Taliban Goes on Beheading Spree in Afghanistan
The Taliban appears to be fully engaged in its yearly "spring offensive," which has been a season where the Islamist entities in the region dramatically ramp up attacks against the U.S.-led coalition forces in Afghanistan.
On Wednesday, Taliban insurgents in the Badakhshan province in Afghanistan kidnapped twenty-seven Afghan soldiers. Another 22 Afghan police were killed in the battle. Forty of the remaining soldiers were forced into a bunker where they have stored low quantities of both food and ammunition. Badakhshan’s local police chief said the nation was putting its best efforts towards finding the kidnapped officers.
According to the AP, the Taliban claimed responsibility in a message to the media. Another statement the Taliban released to the media praised the insurgent group's continuing efforts in its "Khaybar" offensive, named after the Koranic passage that details the story of Muhammad’s slaughter of Jews in the year 629 AD.
On Tuesday, a separate attack carried out by the Taliban resulted in the deaths of 16 Afghan police, eight of whom were later found executed by means of beheading. The deputy governor of the Afghan province commented afterwards, worrying the International Security Assistance Force (ISAF) wasn’t doing enough to stop the attacks. The Afghan deputy provincial governor told The New York Times, “ISAF has not provided us with any help. ISAF has not bombarded the insurgents; they have not shared any intelligence with our forces. We do not even know how many insurgents are there.”

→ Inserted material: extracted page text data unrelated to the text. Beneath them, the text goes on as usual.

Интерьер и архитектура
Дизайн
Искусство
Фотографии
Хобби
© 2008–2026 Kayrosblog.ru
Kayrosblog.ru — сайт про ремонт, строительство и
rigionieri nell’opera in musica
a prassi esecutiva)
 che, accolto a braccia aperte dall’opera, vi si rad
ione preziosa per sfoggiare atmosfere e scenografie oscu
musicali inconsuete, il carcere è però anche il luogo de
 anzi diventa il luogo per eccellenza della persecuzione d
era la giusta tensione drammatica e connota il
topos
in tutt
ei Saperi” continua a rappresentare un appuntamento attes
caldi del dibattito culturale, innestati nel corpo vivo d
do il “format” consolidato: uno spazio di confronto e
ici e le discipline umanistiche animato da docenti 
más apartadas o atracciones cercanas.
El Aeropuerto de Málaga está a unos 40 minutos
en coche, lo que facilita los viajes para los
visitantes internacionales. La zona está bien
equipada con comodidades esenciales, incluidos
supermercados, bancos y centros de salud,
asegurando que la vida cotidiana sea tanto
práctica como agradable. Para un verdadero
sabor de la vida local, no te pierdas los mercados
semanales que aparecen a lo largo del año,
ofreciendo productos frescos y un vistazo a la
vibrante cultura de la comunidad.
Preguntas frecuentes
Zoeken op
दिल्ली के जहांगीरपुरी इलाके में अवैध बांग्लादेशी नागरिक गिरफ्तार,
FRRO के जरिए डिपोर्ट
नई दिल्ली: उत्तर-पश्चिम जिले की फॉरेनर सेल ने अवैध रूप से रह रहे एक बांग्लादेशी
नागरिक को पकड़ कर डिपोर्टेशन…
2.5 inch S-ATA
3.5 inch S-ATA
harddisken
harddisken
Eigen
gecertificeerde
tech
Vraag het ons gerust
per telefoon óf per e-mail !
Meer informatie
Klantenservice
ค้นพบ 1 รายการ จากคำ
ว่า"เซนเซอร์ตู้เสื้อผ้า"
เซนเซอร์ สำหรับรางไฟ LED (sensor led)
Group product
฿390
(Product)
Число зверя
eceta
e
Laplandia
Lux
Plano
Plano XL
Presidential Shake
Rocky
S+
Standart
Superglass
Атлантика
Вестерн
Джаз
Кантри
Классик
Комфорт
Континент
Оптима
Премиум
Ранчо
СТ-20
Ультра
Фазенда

ISAF is a U.S. and NATO-led security force in Afghanistan that was established by the United Nations in the aftermath of the September 11, 2001, Al Qaeda terror attacks on the United States. The United States makes up approximately 64% of the more than 51,000 ISAF troops.
Amid all of the ongoing turmoil, Afghanistan has a presidential election on June 14. Former Foreign Minister Abdullah Abdullah is set to square off against former World Bank economist Ashraf Ghani. Security experts have warned that the elections create ripe conditions for attacks from militant Islamist forces.